Perils of Small (Online) Courses, Part 2

How I see my course design
How I see my course design

Two weeks ago I wrote about the lack of discussion in two online graduate courses with a combined enrollment of eleven students. These two courses ended yesterday and I’m now taking a break from grading final exams. Discussion decreased to zero in the last week of one of the courses and remained paltry in the other.

I created an ungraded, anonymous survey to try to find out what students thought was most useful about these courses. Perhaps how I think about course design, which includes weekly discussion, is very different from how students think about it. However, only two people responded to the survey, so I have to guess both about the causes of the problem and about potential remedies.

None of these remedies are very attractive to me. I could increase the weight of discussion participation in the final grade to something like 20 percent. But as I wrote previously, my online courses are populated primarily by adult students who have competing demands on their time — such as family and full-time careers. I do not want to penalize people too severely if writing about the course readings is all they have time for, especially since it’s my belief that students learn more from this than from participating in discussions with classmates who often have erroneous or biased points of view.

A second option is to require that each student submit a certain number of responses to other students’ discussion comments each week. But with only a half dozen or so students in a course, I suspect they will quickly just be repeating what others have already posted. 

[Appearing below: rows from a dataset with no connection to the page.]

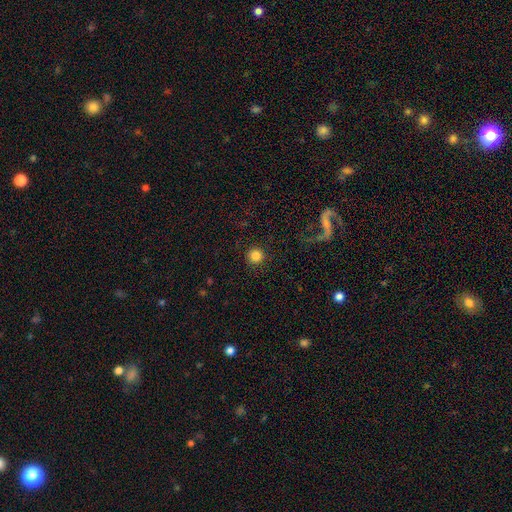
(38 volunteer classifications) smooth_or_featured: smooth (p=0.89) [alt: star or artifact p=0.08]
how_rounded: round (p=0.97) [alt: in between p=0.03]
merging: none (p=0.89) [alt: minor disturbance p=0.09]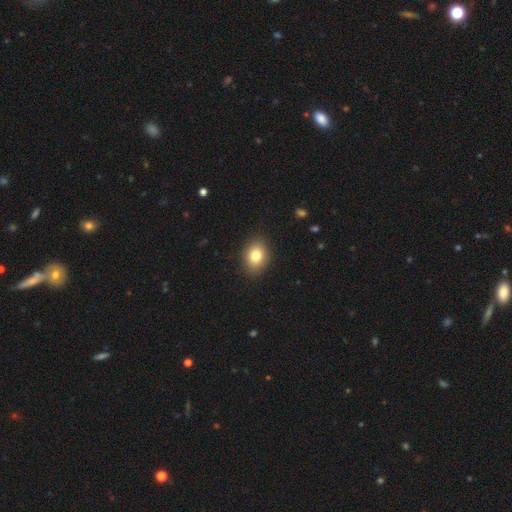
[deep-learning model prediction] Smooth or featured? Predicted: smooth (p=0.81). How rounded? Predicted: in between (p=0.60). Merging? Predicted: none (p=0.88).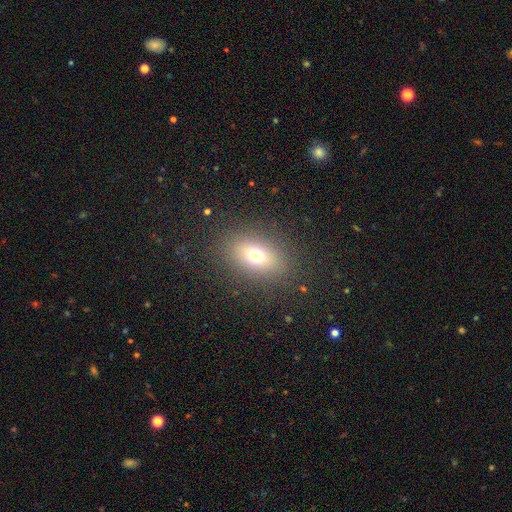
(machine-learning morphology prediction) A smooth galaxy with no disk features (70%) that is in between round and cigar-shaped (72%). Merging: none (85%).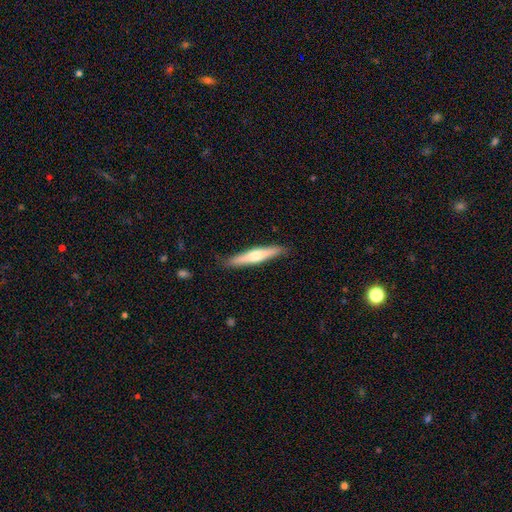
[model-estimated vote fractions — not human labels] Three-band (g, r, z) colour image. It shows a smooth galaxy with no disk features (48%). Merging: none (88%).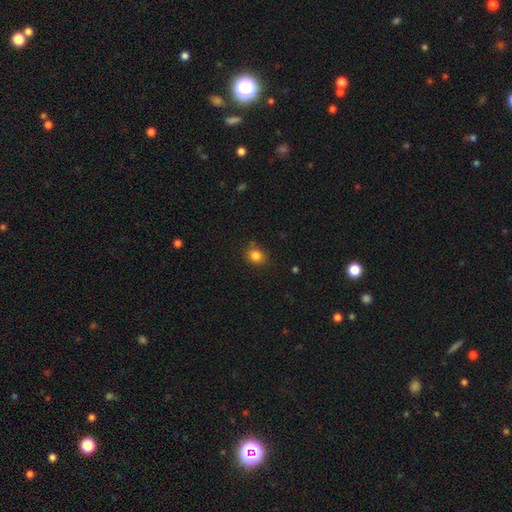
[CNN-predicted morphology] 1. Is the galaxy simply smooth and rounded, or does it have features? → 83% smooth, 11% star or artifact, 5% featured or disk.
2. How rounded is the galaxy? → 66% round, 33% in between, 1% cigar-shaped.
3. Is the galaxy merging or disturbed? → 78% none, 15% minor disturbance, 3% major disturbance, 3% merger.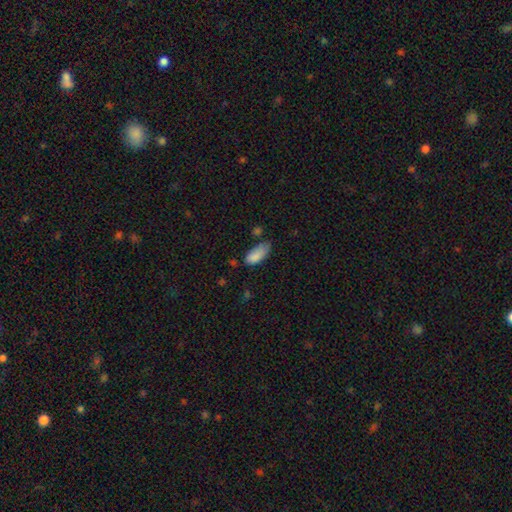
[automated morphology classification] smooth 85%, star or artifact 8%, featured or disk 7%. Down the decision tree: how rounded — in between (87%); merging — none (41%).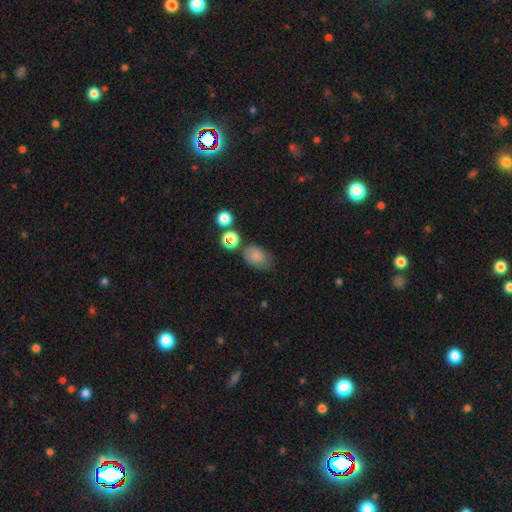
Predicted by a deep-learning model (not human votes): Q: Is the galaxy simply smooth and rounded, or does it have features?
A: smooth — 80%.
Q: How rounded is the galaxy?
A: in between — 81%.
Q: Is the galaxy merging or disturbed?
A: none — 60%.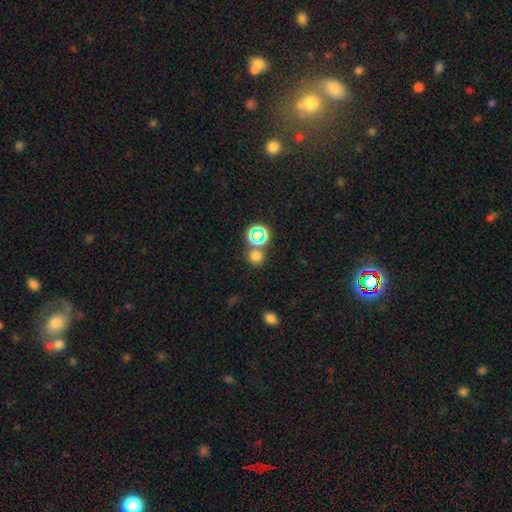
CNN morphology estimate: This appears to be a smooth galaxy with no disk features (66%) that is round (86%). Merging: none (68%).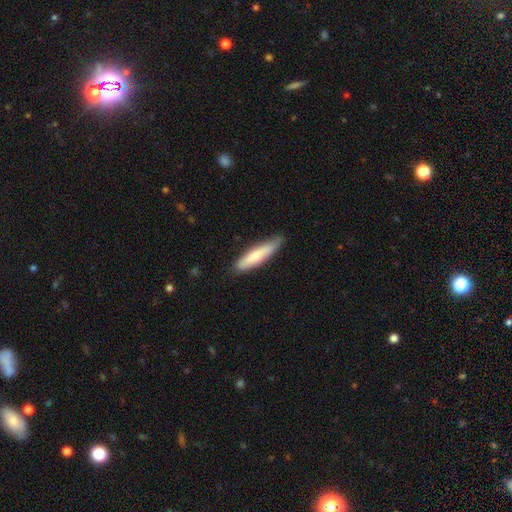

How students might see my course design
How students might see my course design

A third possibility is to alter the discussion medium itself by requiring video rather than text posts.  Video comments were actually suggested at the blended learning conference that I recently attended as a way of enhancing online discussion, and so I inserted brief introductory videos into discussions beginning with the fourth week of class. But there are major drawbacks to this technique, too. Videos aren’t captioned, which contradicts universal design principles. Listening to comments made on video takes longer than reading text when the instructor is grading the quality of the content. And some students will invariably be incapable of producing video of sufficient quality or in a usable format.

The last option is to just abandon online discussions altogether — one less thing for me to grade — when a small number of students enroll in a course. Given students’ lack of engagement with online discussion this year, they must not have found it very important to their learning or to their grades, so eliminating it might not have much of a negative effect.